Zermeghedo has got about 1380 inhabitants in an area of 2,97 kmq (0.8 sq mi). The name “Zermeghedo” has probably a Longobardic origin as it is documented in the local toponymy, rich of Germanic terms. It was once effectively a military redeplyment of the army of King Alboino, put as a defense in Via Postumia against attacks from the north. King Alboino, former mercenary of East Roman army, head of a lot of Longobardic converted toChristianity, perhaps for political reasons, started his walk followed by his people.
He entered in Friuli, along the Postumia, putting on the sides of the street strongholds (fare), to facilitate the escape in case of necessity and to guarantee the procurements. One of these “fare” was Zermeghedo established in 568, in defense against the roman settlement in the northern part, against Arx Janji (Arzignano). In ‘800 Zermeghedo went under Frankish supremacy succeeded by the Longobards. After 1000 a lot of Comuni developed but there are not so many signs of them, until in 1250 Zermeghedo was involved in the attack of Ezzelino da Romano who in that time destroyed the village of Montorso Vicentino.

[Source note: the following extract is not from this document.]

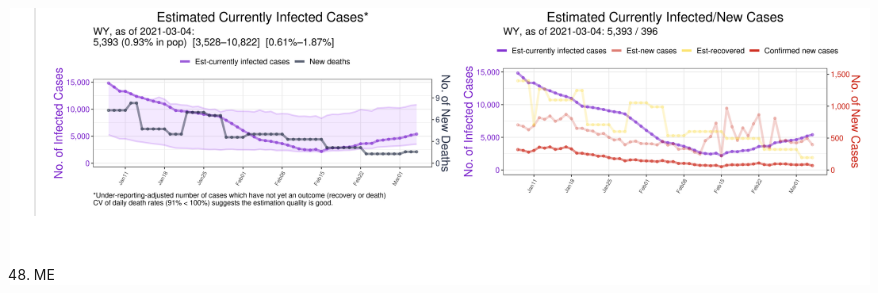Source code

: > <img src="/output/states_current/WY_Recent_estInfections.png" width="49.5%"/> <img src="/output/states_current/WY_Recent_estInfectionsNewCases.png" width="49.5%"/> 

 <p>&nbsp;</p> 

48. ME <p>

This had as a consequence a big tremor, and the counts of Maltraverso in 1265 sold the comuni of Montebello Vicentino and Zermeghedo to the city of Vicenza. So rose the free commune of Zermeghedo which the 23 April 1335 completed finally its Statutes of the Comune (“statuti comunali”), one of the first Comuni. In this day, after the religious ritual, under the portego (portico) of Uguccione fu Olderico’s house, the 34 heads of the household summoned met “as sonum tabulae” and in front of proper notaries from Montorso, Grancona e Brendola, the Statutes of the Comune, shared in 67 articles, still visible nowadays , in perfect condition of conservation, near the Bertoliana Library of Vicenza. Zermeghedo has always remained a village with a reduced population, and for this reason every time a new centralist government appeared, the village lost its autonomy, and this happened both in Napoleonic period and in the Fascist period.